Many seek partnerships, mergers and acquisitions to build brands
Several Chinese pharmaceutical companies have been recognized by the overseas medical industry largely because of their partnerships with multinational giants.
Zhejiang Hisun Pharmaceutical Co set up a joint venture with US-based Pfizer Inc in September 2012. Simcere Pharmaceutical Group has established a partnership with MSD - known as Merck & Co in the US and Canada - and Bristol-Myers Squibb Co. Chinese biotech company Sino Biological Inc reached an agreement with Life Technologies Corp for protein product distribution and development worldwide. Shanghai Fosun Pharmaceutical (Group) Co has become the largest single shareholder of US-based medical care company Saladax Biomedical Inc.
Insiders say the collaborations are mainly driven by foreign drug-makers' desire to leverage their Chinese counterparts' distribution networks, local market knowledge and administrative resources to take a bigger market share, especially in the grassroots sector in China.
"On the flipside, the Chinese companies are also ambitious. They are eager to get international market access, realize technical upgrades and even build their brands through platforms abroad," said Zhang Fabao, a member of China Pharmaceutical Technology Organization Expert Committee.
"That can be seen as a shortcut for Chinese pharmaceutical enterprises to go global and a win-win strategy for both sides," he added.
Bilateral partnership
Hisun got a breakthrough in China's pharmaceutical industry by taking a controlling stake in the joint venture with Pfizer, the world's largest drug-maker by sales. Hisun has a 51 percent share in Hisun-Pfizer Pharmaceuticals Co, with a total investment of $295 million and registered capital of $250 million. Pfizer holds the remaining stock.
The joint venture focuses on the manufacturing and commercialization of branded generics, or high-quality and low-price off-patent medicines, in China and around the world. Hisun contributed a strong portfolio - 75 products, wide market reach in China and expertise in the production and commercialization of generics, while Pfizer offers, in addition to eight products, its research and development, marketing and manufacturing capabilities.
The operational revenue of the joint venture is expected to exceed $2 billion yuan, said Wu Xiaobin, country manager of Pfizer China.

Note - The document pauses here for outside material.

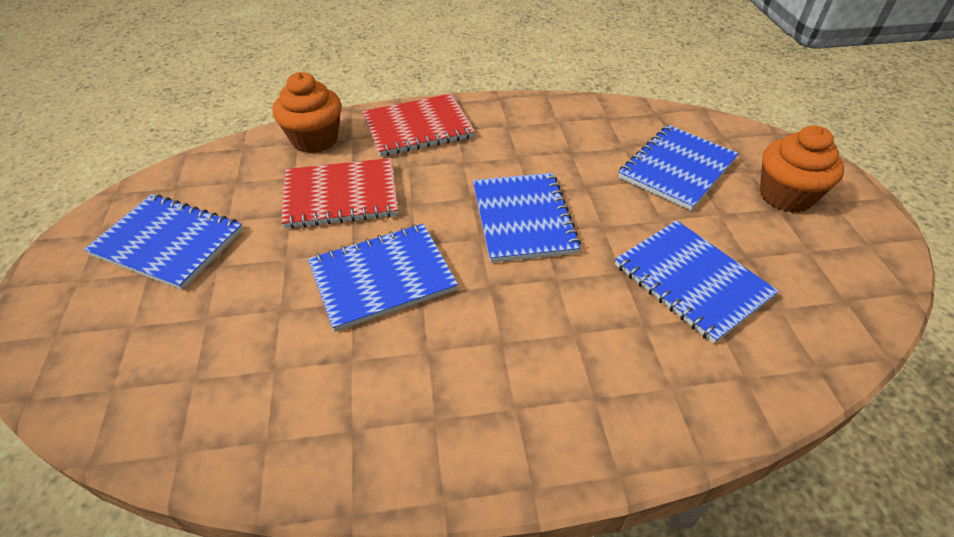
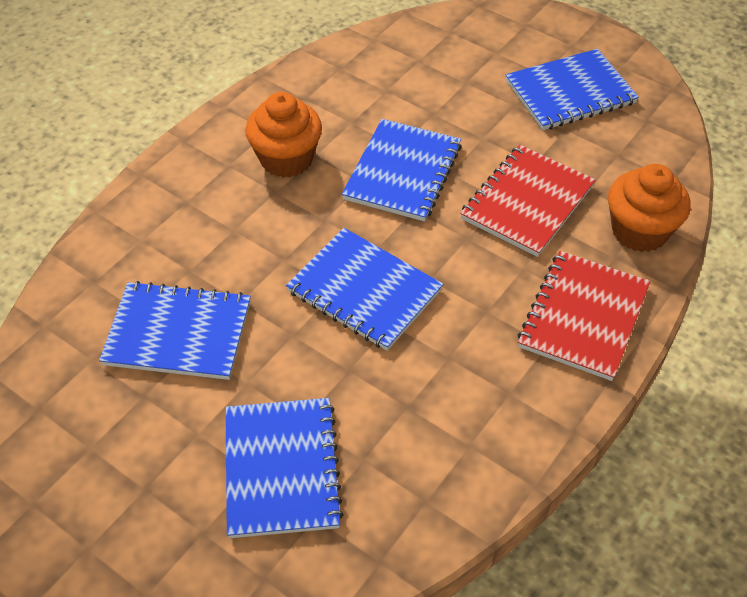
camera: 135 degrees right, 5 degrees up
(785, 196) = (144, 516): orange cupcake -> orange cupcake (286, 159)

The establishment of the joint venture will help transform Hisun into a branded generics company from an active pharmaceutical ingredients manufacturer. Pfizer should also be able to strengthen its presence in China, said Xu Lingni, an analyst at domestic brokerage China Investment Consulting Co.
Founded in 1956, Hisun is traditionally an active pharmaceutical ingredients producer and launched its overseas registration in 1989. Now, 80 percent of its API products are exported to more than 30 nations and regions.
"However, the added value of API is very low and decreasing. Hisun needs to upgrade its business. Entry into branded generics is a practical and profitable way," said Xu.
"The negotiations (between Hisun and Pfizer) took more than a year. It's really tough with rounds and rounds of bargains and discussions. We got stuck on the controlling stake," said a senior executive of Hisun, speaking anonymously.